Ano novo, regras novas: Ciclomotores agora exigem emplacamento e habilitação em todo o país

Ciclomotores agora exigem emplacamento e habilitação em todo o país
Passaram a valer, neste começo de 2026, novas normas que alteram de forma significativa a circulação de ciclomotores em todo o território nacional. As mudanças ampliam as exigências legais para os proprietários desses veículos e reforçam medidas voltadas à segurança no trânsito, afetando tanto modelos a combustão quanto elétricos.
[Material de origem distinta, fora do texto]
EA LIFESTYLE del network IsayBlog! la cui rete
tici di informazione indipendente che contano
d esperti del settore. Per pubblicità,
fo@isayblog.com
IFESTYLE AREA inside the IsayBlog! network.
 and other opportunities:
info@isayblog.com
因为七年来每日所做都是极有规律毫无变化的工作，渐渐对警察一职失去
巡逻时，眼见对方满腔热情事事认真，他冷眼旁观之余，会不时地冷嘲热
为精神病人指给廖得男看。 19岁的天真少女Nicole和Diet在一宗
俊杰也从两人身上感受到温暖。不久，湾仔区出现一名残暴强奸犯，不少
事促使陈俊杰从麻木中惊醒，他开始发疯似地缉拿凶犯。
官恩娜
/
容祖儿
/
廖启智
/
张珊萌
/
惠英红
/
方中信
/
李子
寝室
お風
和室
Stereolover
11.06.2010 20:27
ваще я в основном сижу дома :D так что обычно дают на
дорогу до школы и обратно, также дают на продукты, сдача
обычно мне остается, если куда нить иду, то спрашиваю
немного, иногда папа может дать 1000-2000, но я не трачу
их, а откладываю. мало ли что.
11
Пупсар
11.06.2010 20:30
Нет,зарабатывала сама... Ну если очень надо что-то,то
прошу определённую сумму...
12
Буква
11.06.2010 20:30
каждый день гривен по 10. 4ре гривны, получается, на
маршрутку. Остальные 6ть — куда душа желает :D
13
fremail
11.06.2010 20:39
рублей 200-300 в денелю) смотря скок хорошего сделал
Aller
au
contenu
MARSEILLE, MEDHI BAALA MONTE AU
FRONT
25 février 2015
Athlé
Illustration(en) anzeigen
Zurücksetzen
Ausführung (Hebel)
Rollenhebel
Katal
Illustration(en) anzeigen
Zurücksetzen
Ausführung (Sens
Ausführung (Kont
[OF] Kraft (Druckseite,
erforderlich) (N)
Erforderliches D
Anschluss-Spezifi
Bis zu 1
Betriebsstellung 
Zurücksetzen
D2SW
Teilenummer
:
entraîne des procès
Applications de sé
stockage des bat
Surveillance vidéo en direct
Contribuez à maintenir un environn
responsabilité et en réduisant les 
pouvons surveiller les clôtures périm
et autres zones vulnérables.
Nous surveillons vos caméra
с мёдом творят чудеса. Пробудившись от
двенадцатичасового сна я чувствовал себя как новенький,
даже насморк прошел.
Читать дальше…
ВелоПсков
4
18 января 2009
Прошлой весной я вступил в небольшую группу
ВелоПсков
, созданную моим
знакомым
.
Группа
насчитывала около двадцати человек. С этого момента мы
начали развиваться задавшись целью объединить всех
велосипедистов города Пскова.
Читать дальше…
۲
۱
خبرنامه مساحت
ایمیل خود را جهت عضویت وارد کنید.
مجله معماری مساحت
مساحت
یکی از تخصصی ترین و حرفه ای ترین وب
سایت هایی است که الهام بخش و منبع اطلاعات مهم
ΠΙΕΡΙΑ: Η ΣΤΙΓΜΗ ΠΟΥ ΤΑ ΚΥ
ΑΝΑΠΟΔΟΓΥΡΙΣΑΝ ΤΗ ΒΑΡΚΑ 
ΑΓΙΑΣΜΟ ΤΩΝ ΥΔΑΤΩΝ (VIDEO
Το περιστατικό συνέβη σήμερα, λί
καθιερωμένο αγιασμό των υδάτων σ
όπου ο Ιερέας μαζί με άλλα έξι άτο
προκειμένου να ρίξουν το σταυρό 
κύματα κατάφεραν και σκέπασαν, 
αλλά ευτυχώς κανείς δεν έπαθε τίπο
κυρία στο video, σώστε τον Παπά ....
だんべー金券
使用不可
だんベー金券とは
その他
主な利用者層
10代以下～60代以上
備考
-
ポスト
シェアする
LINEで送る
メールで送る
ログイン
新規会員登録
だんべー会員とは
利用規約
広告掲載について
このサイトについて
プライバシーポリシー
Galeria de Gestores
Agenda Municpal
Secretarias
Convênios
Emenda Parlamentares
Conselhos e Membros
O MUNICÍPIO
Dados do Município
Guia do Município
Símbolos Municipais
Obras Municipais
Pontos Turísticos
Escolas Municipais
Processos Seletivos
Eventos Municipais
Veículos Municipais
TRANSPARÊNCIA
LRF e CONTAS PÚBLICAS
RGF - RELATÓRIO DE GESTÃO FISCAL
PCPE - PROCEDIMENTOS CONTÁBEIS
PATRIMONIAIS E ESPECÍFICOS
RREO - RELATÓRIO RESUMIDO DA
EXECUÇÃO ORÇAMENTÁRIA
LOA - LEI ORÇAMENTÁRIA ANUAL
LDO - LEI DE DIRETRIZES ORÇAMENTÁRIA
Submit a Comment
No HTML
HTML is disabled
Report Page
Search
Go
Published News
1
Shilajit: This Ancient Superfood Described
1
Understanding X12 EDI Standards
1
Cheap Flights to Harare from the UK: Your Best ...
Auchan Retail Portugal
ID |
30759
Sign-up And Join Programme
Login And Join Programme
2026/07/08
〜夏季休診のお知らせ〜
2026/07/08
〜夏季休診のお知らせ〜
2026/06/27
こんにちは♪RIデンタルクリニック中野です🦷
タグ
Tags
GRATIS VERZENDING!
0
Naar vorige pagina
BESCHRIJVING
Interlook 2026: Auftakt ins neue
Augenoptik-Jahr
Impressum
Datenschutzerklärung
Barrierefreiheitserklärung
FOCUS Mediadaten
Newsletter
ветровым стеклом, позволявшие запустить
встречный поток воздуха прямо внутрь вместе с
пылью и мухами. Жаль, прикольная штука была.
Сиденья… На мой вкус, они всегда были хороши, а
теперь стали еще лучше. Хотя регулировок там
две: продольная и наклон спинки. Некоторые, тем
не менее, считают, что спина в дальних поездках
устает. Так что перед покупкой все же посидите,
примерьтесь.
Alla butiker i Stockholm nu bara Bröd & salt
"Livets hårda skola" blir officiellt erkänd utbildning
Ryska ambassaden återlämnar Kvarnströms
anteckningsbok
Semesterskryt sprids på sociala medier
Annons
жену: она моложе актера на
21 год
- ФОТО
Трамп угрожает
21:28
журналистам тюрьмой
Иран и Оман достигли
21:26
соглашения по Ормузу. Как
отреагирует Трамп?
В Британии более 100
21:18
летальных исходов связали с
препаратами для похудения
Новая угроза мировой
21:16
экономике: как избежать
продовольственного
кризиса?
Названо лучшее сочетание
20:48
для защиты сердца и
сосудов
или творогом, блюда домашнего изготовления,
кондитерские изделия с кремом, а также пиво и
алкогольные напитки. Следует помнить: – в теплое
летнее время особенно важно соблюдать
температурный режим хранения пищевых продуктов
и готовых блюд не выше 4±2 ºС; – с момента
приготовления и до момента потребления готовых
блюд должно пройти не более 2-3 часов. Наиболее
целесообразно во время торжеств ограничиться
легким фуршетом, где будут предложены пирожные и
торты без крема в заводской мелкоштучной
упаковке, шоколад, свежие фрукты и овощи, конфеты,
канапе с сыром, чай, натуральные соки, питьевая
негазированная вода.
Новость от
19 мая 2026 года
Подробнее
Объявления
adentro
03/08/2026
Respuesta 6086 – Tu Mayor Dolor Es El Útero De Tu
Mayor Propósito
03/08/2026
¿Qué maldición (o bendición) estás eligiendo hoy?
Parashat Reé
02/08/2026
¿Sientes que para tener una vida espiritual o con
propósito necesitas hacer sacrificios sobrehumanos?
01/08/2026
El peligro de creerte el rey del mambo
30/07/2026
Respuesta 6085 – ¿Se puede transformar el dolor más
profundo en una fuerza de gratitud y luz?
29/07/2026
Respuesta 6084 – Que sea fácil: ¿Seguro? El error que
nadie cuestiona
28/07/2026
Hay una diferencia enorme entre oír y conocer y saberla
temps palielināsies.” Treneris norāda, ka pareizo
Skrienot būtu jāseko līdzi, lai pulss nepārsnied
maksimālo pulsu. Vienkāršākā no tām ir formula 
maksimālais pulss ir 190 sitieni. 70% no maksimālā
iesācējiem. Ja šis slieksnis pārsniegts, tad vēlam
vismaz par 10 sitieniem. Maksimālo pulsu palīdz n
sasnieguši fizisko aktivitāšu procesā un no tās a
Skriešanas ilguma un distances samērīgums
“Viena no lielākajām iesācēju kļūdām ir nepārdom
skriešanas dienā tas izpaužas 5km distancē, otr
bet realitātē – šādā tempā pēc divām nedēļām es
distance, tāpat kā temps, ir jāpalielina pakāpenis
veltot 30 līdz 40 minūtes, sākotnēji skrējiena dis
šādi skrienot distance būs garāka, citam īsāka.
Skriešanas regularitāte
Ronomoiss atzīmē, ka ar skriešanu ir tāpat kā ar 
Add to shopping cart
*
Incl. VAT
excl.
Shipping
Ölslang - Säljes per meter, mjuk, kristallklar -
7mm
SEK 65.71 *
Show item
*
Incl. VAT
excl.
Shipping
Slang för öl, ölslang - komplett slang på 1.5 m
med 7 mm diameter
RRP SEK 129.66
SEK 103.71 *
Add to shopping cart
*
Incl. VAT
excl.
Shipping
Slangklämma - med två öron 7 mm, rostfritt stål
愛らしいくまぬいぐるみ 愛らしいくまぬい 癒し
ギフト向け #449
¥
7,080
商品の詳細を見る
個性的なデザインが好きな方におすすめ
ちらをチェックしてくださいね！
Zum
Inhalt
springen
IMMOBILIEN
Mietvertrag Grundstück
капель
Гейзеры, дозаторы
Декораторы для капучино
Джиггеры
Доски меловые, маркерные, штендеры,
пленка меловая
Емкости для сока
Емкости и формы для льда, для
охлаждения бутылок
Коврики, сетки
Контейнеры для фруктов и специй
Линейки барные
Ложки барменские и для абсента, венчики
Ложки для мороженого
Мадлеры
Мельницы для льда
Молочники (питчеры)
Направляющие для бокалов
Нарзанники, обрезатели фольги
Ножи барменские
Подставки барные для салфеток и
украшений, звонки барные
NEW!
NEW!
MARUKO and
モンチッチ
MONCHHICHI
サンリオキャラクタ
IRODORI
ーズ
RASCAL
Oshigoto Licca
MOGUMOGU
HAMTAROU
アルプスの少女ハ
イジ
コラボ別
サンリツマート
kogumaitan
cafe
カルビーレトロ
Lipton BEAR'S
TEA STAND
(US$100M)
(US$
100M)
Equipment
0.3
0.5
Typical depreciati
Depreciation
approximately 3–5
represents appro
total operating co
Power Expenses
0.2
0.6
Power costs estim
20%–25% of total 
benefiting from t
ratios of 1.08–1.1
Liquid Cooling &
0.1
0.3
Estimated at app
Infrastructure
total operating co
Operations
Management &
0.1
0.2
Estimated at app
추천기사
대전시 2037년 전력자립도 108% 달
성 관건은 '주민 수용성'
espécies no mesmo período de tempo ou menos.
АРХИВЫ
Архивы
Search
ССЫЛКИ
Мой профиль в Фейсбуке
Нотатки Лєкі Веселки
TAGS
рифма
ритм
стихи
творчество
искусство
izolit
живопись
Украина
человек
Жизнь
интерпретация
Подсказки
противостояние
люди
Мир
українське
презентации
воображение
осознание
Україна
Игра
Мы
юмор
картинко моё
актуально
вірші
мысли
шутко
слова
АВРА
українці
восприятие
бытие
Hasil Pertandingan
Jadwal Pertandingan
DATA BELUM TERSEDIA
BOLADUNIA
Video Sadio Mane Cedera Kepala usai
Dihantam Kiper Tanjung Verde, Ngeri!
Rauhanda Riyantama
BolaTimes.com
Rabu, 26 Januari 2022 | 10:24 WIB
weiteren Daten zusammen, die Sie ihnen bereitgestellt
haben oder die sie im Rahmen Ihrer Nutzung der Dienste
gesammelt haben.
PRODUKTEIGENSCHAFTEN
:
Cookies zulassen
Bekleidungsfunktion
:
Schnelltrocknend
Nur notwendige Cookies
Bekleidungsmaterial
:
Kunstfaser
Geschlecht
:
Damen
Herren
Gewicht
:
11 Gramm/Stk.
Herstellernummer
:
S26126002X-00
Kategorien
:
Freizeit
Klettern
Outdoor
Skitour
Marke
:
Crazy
Com a nova regulamentação em vigor, os donos de ciclomotores são obrigados a providenciar o registro do veículo junto ao Departamento Estadual de Trânsito (Detran), além de realizar o emplacamento e manter o licenciamento anual em dia. Outro ponto central é a exigência de habilitação específica para condução: o condutor deve possuir a Autorização para Conduzir Ciclomotor (ACC) ou a Carteira Nacional de Habilitação (CNH) na categoria A, a mesma utilizada para motocicletas.

As regras não se limitam à parte documental. O uso de capacete passa a ser obrigatório em todas as situações, assim como a utilização de vestuário de proteção adequado. Essas medidas fazem parte de um conjunto de ações que têm como objetivo reduzir acidentes, minimizar a gravidade de lesões e promover maior segurança viária, especialmente em áreas urbanas, onde esse tipo de veículo é amplamente utilizado.

A legislação também detalha de forma mais precisa o que caracteriza um ciclomotor. Enquadram-se nessa categoria os veículos com motor de até 50 cilindradas, no caso dos modelos a combustão, ou potência máxima de 4 kW quando se trata de versões elétricas. Além disso, a velocidade máxima de fabricação não pode ultrapassar 50 km/h, critério que diferencia esses veículos de motocicletas e outros meios de transporte motorizados.

Por outro lado, a norma mantém exceções importantes. As bicicletas elétricas com pedal assistido continuam dispensadas de registro, emplacamento e habilitação, desde que não possuam acelerador próprio nem apresentem características técnicas que as enquadrem como ciclomotor. Essa distinção busca preservar o uso das bicicletas elétricas como alternativa de mobilidade urbana, sem impor as mesmas obrigações aplicáveis aos veículos motorizados.

Com a entrada em vigor dessas regras, autoridades de trânsito reforçam a importância de que proprietários e condutores se adequem às novas exigências, evitando penalidades e contribuindo para um trânsito mais organizado e seguro em todo o país.